Brief:
Search term "Request": please show all lines in the listing that contain it.

*** Block opens ***

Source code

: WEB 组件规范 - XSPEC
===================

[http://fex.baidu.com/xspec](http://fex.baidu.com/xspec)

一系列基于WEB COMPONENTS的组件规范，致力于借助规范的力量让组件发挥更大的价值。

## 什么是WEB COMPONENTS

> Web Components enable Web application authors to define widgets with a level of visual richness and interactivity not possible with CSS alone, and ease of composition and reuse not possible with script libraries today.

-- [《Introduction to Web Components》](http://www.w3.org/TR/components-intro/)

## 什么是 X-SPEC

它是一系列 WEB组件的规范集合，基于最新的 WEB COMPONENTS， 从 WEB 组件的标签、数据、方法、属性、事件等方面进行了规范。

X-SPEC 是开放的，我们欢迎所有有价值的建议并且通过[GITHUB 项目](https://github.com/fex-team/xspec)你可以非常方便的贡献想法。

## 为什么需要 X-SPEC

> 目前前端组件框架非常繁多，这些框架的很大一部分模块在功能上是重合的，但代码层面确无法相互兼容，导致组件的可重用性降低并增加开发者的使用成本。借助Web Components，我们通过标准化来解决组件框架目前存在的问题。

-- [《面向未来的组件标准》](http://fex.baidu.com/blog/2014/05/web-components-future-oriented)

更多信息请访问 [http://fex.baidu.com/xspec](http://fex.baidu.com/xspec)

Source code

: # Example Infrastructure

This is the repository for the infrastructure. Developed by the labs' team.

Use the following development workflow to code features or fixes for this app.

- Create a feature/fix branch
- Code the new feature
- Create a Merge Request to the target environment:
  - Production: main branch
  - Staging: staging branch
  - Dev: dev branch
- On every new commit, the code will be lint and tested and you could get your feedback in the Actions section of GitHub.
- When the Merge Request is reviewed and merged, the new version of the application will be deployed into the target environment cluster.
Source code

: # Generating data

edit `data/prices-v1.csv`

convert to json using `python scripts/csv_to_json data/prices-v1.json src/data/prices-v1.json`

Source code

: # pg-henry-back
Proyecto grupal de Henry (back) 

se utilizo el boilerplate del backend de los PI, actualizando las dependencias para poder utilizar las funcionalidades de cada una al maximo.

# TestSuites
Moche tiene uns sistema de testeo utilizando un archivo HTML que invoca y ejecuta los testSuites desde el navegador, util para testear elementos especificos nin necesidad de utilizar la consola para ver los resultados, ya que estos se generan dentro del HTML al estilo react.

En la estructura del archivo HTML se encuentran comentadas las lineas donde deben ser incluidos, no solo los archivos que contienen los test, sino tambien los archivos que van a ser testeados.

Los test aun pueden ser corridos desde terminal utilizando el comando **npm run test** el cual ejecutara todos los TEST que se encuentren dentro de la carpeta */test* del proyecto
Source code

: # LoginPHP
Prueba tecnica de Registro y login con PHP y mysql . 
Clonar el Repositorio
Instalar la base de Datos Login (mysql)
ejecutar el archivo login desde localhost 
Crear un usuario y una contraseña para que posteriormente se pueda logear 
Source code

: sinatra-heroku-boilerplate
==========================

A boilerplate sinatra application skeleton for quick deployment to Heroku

*** Block closes ***

Answer section:
- Create a Merge Request to the target environment:
- When the Merge Request is reviewed and merged, the new version of the application will be deployed into the target environment cluster.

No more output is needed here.